Source data:
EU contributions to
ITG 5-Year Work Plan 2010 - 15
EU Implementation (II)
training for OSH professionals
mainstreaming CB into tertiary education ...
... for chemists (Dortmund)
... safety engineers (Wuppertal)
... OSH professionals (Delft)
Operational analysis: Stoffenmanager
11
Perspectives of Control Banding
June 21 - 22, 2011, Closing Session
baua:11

...

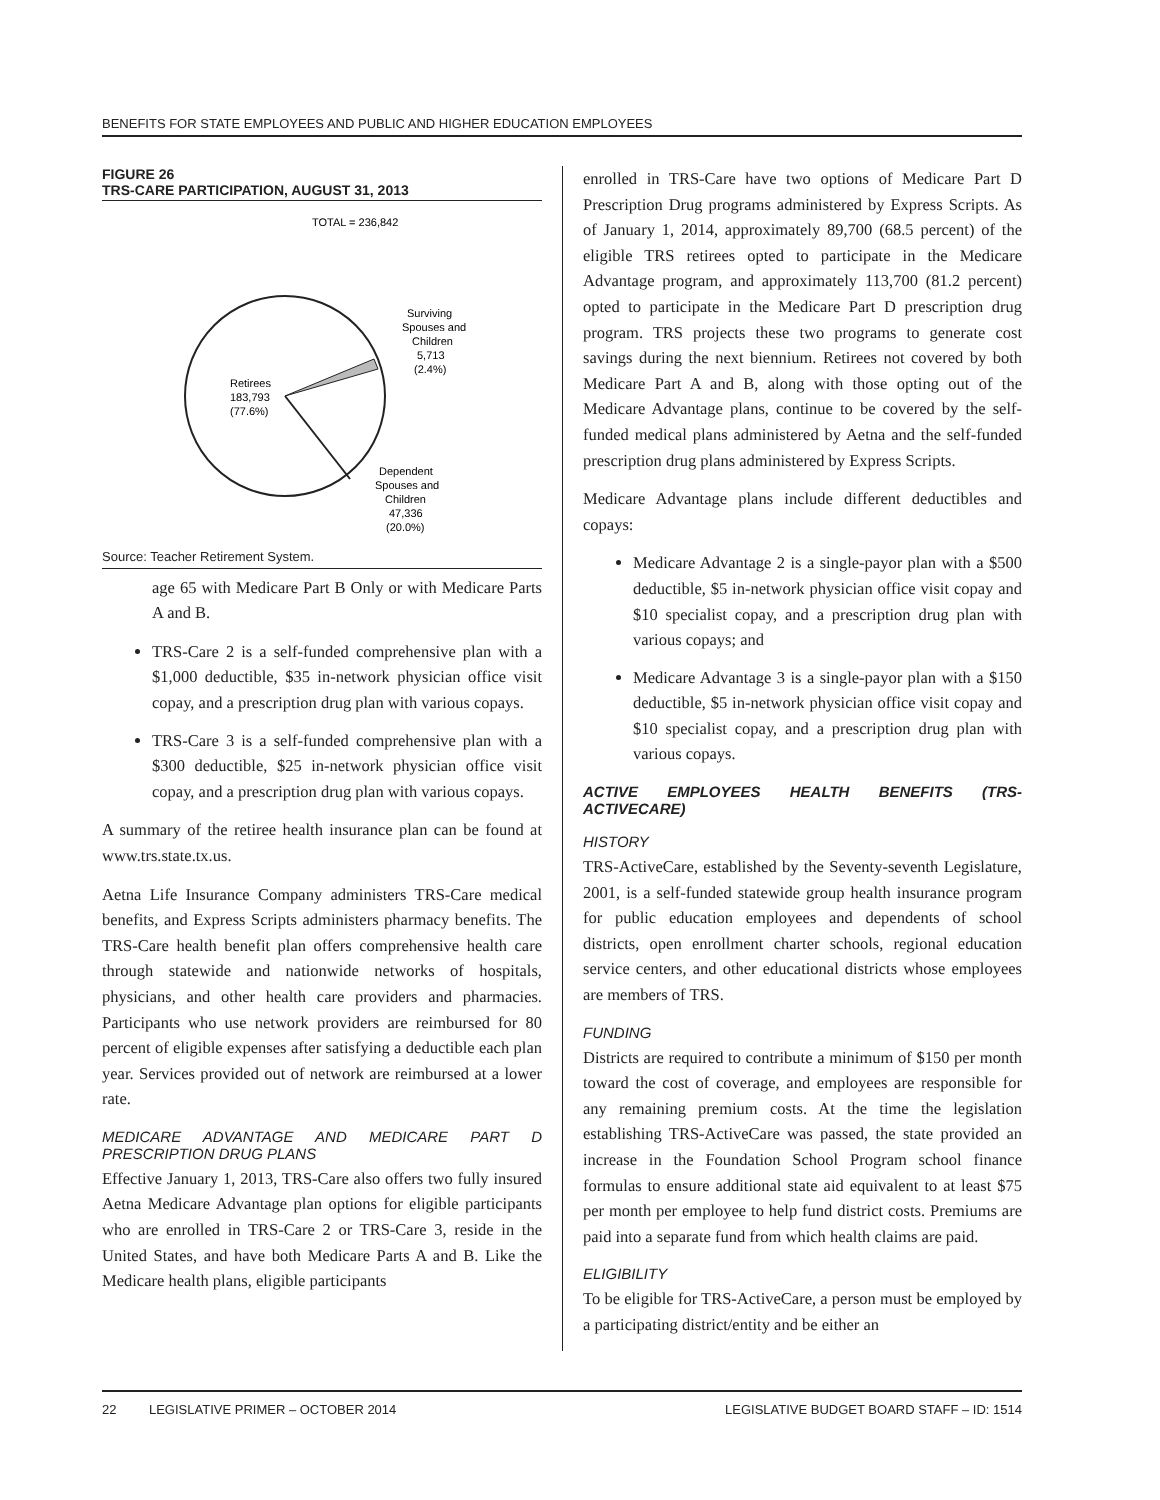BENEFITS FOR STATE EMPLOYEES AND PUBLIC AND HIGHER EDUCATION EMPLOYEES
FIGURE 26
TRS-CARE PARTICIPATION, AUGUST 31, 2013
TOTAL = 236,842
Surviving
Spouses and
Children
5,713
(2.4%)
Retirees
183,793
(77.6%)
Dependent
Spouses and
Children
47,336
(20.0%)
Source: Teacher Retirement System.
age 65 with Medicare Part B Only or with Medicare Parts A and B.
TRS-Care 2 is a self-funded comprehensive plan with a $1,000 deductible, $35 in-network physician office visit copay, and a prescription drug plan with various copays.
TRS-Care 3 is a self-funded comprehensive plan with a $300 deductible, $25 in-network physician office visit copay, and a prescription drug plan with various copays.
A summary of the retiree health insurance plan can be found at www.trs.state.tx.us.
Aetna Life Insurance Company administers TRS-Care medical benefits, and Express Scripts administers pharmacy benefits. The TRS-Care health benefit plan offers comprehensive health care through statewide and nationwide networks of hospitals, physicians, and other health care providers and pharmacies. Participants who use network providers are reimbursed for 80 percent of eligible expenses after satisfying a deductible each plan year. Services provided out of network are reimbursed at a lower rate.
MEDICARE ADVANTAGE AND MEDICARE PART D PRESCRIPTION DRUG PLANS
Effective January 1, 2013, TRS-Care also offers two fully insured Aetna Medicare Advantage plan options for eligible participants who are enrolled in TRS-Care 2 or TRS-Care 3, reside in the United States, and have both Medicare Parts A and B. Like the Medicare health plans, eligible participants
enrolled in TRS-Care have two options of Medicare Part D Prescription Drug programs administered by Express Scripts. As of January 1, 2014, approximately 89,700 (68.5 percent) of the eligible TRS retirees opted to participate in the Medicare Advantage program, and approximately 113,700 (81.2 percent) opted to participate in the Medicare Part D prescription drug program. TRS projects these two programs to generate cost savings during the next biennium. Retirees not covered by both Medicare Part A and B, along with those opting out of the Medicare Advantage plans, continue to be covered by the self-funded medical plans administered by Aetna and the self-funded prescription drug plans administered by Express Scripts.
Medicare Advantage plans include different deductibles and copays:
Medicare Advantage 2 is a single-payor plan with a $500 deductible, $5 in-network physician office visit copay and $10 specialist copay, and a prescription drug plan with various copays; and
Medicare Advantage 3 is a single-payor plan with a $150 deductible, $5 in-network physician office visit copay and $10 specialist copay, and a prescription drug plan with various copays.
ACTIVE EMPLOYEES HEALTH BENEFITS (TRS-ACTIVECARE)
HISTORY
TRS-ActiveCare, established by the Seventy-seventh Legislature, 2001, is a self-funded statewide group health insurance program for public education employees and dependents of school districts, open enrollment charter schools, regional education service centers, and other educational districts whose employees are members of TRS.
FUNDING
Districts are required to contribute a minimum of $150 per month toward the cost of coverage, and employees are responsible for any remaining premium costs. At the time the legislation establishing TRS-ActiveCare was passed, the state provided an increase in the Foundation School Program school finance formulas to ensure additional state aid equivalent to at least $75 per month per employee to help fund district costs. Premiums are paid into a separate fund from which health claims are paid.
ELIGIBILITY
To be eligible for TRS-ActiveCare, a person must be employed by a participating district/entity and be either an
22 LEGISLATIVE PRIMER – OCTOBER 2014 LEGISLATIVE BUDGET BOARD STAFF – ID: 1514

__Assignment__:
The answer is the lines above between the line holding "EU contributions to" and the line holding "OSH professionals (Delft)", inclusive, each written out exactly, and no others.

__Answer to the exercise__:
EU contributions to
ITG 5-Year Work Plan 2010 - 15
EU Implementation (II)
training for OSH professionals
mainstreaming CB into tertiary education ...
... for chemists (Dortmund)
... safety engineers (Wuppertal)
... OSH professionals (Delft)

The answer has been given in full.